Below this line are records; write out exactly the lines from the one containing "クリックで応援しよう！" through the one containing "并配备数据网络。在Envases，产品包装使用托盘种类", with the pictures left out.

____ EXERCISE DATA

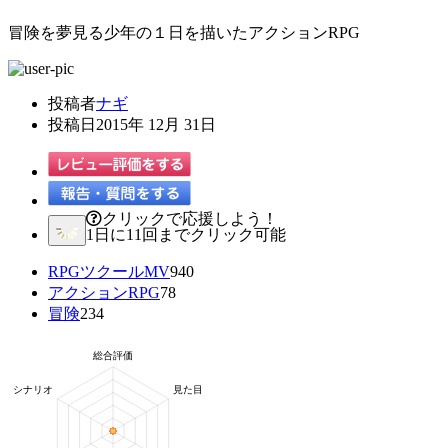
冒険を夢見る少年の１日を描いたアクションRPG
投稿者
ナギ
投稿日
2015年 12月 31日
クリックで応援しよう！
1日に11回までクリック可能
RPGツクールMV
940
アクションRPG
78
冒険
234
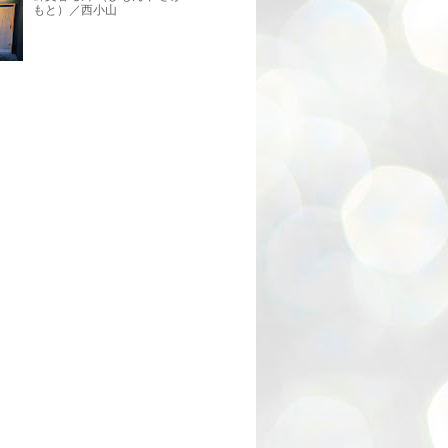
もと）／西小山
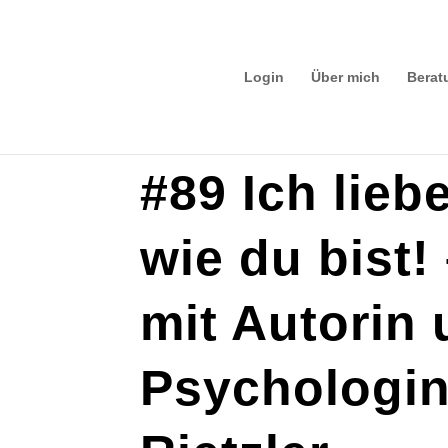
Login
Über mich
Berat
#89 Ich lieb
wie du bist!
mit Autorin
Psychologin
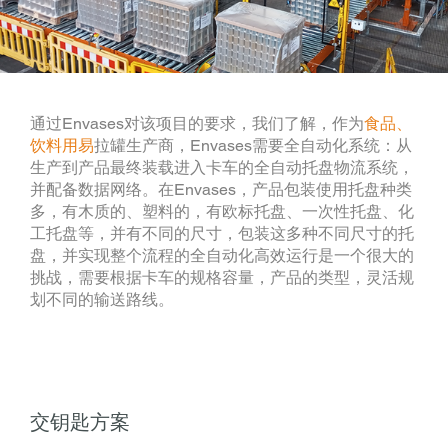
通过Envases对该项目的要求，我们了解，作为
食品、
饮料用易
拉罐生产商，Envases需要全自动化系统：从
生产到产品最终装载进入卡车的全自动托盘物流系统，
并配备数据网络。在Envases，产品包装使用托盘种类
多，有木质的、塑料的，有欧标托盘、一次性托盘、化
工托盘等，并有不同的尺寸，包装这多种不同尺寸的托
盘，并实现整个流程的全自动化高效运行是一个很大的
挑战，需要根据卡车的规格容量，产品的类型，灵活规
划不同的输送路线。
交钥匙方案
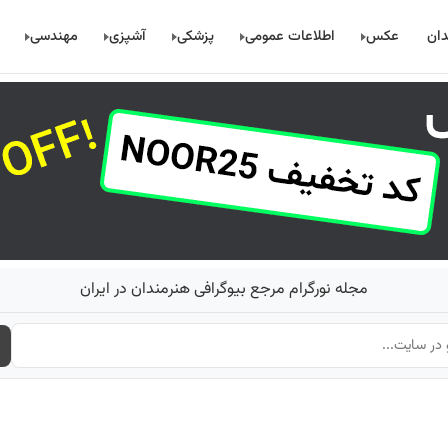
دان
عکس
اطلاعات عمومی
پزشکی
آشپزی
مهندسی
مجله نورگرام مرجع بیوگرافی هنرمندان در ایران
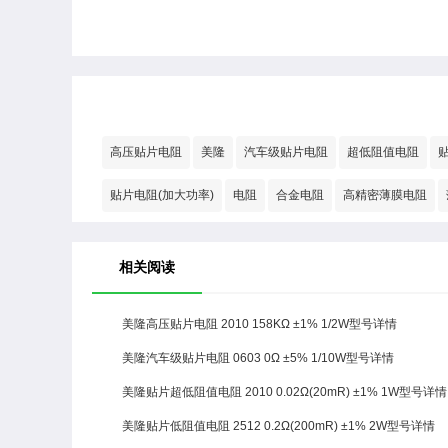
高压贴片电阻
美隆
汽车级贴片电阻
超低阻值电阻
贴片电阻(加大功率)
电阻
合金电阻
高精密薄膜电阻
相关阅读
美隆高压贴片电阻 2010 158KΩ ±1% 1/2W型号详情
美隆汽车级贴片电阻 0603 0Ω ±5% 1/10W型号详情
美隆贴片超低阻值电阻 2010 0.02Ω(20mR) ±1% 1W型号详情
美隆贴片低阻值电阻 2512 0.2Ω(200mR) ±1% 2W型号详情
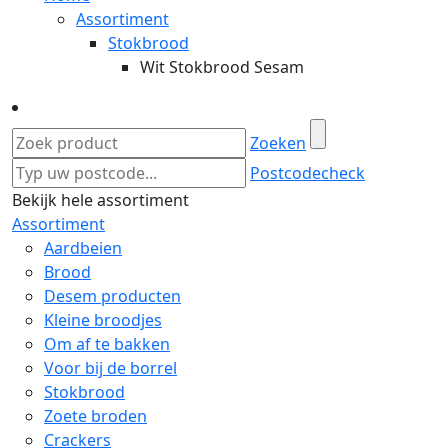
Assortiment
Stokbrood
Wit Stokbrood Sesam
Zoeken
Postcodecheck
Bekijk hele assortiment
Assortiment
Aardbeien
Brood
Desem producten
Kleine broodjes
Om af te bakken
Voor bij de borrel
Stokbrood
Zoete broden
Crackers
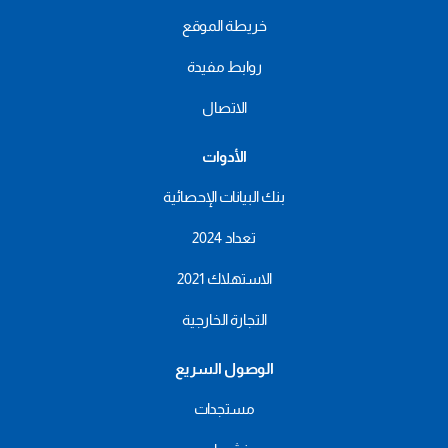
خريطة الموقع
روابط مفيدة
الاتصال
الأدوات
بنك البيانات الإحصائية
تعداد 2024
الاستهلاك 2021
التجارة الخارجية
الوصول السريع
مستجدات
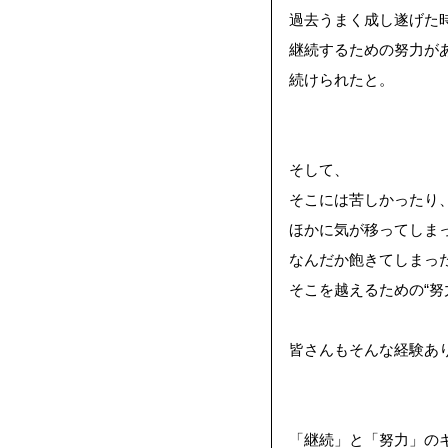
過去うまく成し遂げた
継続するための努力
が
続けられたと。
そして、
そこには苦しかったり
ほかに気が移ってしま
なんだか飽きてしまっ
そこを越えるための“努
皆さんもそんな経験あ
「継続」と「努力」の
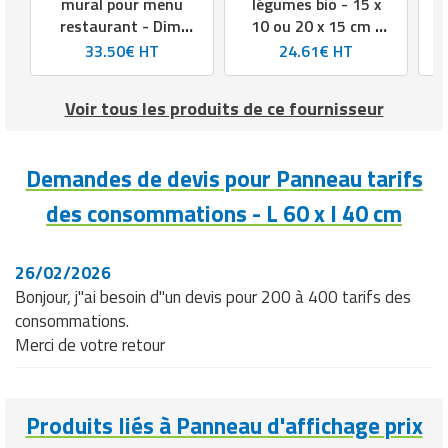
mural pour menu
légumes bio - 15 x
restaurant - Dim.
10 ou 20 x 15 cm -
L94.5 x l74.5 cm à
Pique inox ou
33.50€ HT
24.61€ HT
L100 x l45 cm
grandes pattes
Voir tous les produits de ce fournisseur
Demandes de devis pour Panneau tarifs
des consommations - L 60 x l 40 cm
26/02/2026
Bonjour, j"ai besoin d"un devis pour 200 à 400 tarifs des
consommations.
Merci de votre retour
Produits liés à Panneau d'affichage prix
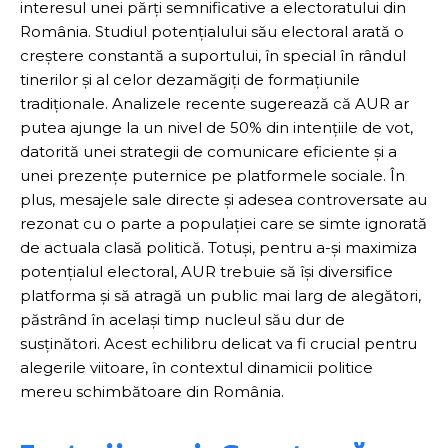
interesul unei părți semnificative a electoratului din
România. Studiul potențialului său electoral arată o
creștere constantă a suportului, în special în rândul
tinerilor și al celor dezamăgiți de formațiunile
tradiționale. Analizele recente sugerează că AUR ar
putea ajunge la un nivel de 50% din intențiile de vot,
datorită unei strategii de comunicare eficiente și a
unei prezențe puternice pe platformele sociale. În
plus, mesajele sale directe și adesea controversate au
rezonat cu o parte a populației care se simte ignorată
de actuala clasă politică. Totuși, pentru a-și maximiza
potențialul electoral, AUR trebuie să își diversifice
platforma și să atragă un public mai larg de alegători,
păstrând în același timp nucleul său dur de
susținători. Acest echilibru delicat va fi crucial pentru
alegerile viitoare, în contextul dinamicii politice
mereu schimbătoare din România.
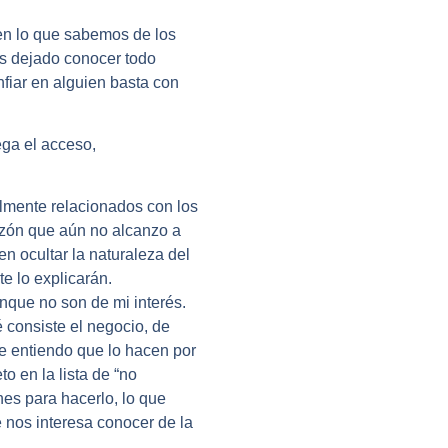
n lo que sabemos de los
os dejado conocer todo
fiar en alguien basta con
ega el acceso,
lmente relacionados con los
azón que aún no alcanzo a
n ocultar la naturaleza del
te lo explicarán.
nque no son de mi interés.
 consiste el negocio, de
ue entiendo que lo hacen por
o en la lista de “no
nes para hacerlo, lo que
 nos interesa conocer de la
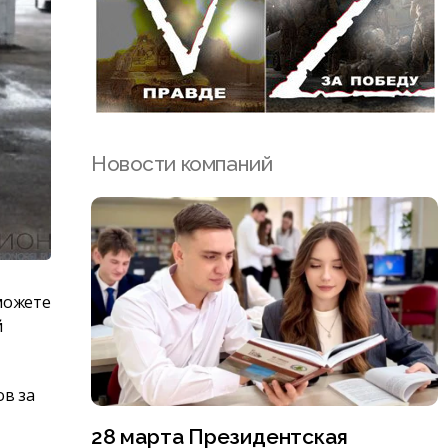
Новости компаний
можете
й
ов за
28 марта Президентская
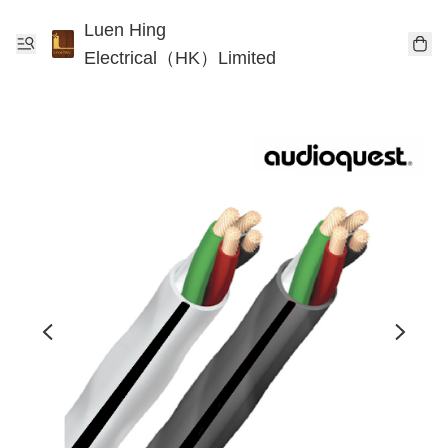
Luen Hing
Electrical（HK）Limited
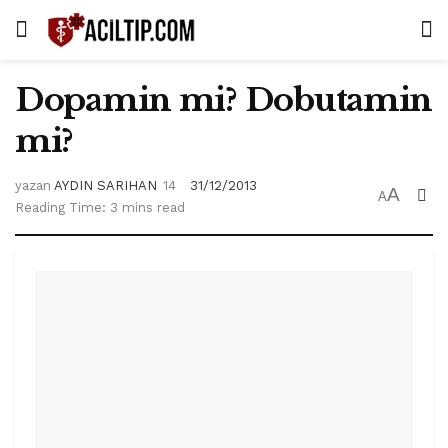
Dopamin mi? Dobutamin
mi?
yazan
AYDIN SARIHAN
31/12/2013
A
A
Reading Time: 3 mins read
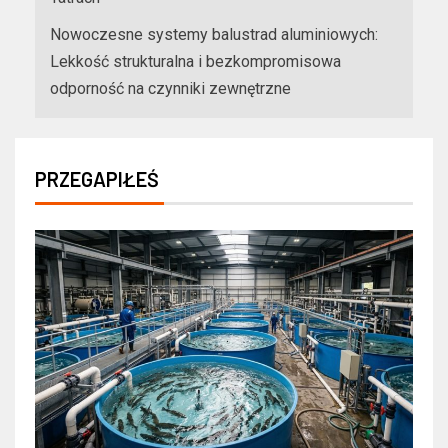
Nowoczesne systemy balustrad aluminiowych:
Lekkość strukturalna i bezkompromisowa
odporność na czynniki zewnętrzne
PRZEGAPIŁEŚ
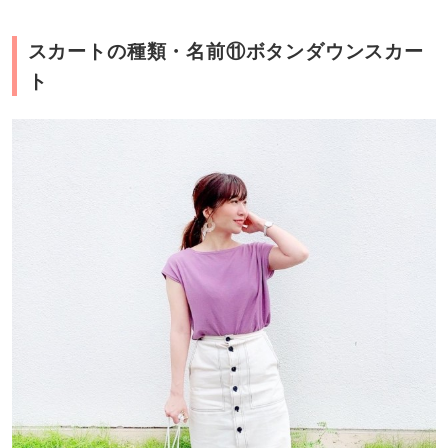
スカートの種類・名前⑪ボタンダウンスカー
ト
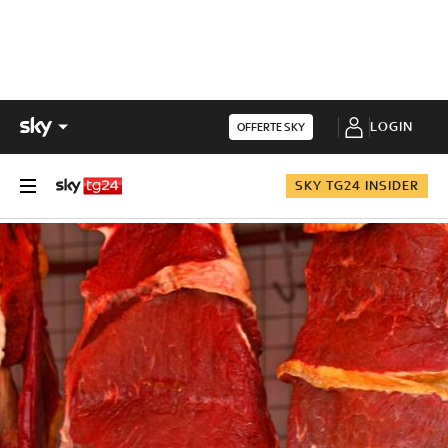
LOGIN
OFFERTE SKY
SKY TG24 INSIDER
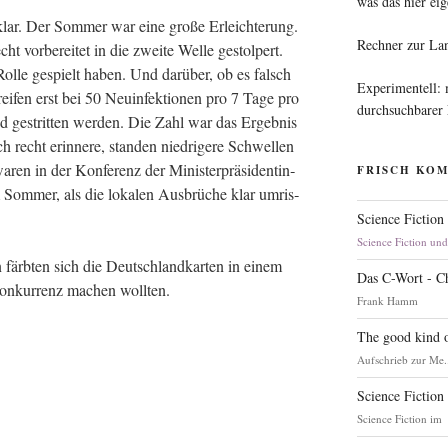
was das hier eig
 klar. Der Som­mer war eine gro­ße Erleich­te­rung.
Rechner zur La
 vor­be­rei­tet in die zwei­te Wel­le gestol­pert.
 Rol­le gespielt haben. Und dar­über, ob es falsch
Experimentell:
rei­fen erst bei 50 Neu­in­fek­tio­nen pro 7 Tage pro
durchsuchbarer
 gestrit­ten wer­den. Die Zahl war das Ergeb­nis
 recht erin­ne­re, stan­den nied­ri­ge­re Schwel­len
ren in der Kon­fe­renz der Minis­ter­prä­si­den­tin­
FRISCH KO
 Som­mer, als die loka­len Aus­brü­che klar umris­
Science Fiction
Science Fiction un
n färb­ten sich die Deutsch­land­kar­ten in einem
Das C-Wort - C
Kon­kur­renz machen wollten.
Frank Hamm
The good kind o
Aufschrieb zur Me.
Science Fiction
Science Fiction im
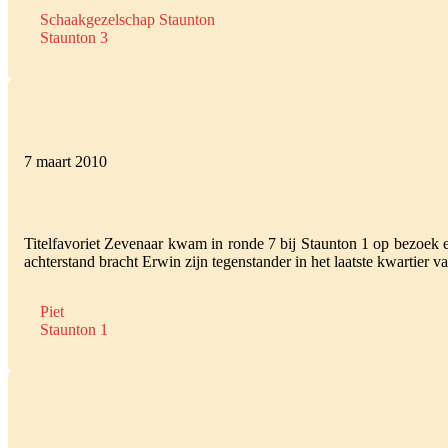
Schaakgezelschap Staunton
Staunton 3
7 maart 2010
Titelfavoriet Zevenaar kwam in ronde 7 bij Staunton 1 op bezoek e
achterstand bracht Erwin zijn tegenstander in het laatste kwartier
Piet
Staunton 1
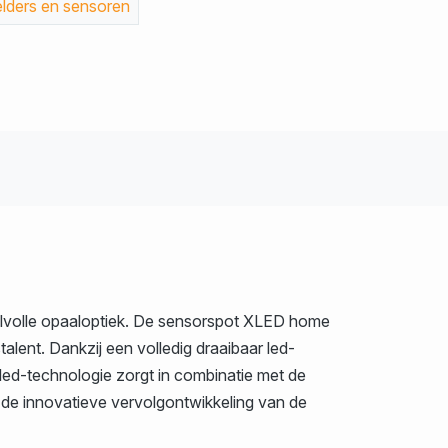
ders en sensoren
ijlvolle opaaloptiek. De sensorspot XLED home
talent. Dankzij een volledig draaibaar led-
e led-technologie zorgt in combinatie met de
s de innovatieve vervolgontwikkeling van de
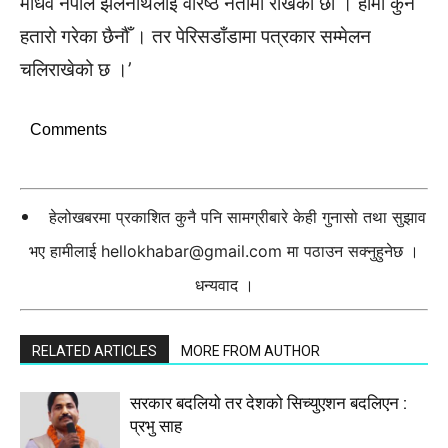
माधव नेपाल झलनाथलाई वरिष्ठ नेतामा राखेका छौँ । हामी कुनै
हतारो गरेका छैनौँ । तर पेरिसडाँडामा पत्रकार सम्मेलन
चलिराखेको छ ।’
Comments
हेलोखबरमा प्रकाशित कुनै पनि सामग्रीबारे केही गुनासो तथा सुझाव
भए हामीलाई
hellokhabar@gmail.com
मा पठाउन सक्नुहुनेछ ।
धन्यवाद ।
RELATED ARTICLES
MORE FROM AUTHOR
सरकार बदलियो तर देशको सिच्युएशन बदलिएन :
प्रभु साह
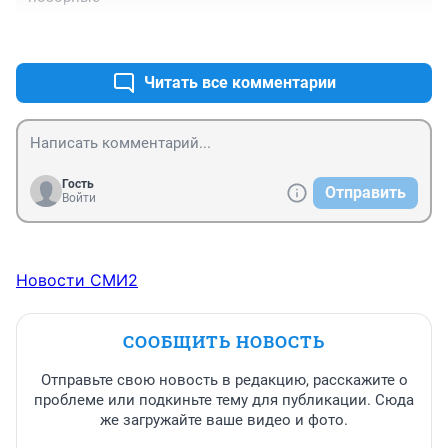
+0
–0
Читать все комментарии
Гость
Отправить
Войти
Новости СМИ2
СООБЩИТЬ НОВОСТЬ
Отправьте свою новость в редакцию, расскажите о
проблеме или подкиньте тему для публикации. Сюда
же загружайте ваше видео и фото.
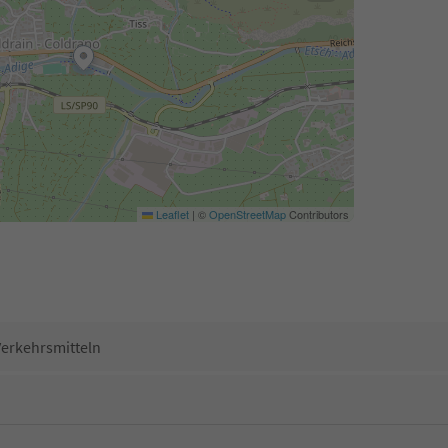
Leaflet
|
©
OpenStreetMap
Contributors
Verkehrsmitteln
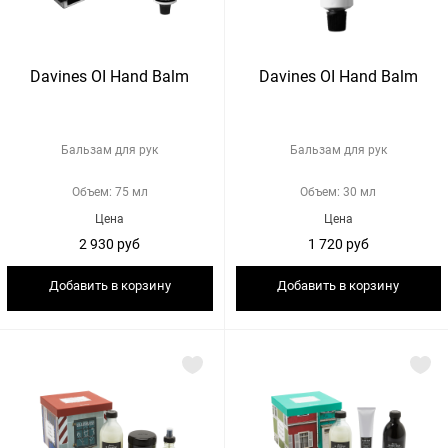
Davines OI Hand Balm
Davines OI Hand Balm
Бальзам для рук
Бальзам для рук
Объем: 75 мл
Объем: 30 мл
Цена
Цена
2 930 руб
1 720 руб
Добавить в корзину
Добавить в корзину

________

EXERCISE OUTPUT
クリックで応援しよう！
1日に11回までクリック可能
RPGツクールMV
940
アクションRPG
78
冒険
234
もと）／西小山
Login
Über mich
Berat
#89 Ich lieb
wie du bist!
mit Autorin
Psychologin
通过Envases对该项目的要求，我们了解，作为
食品、
饮料用易
拉罐生产商，Envases需要全自动化系统：从
生产到产品最终装载进入卡车的全自动托盘物流系统，
并配备数据网络。在Envases，产品包装使用托盘种类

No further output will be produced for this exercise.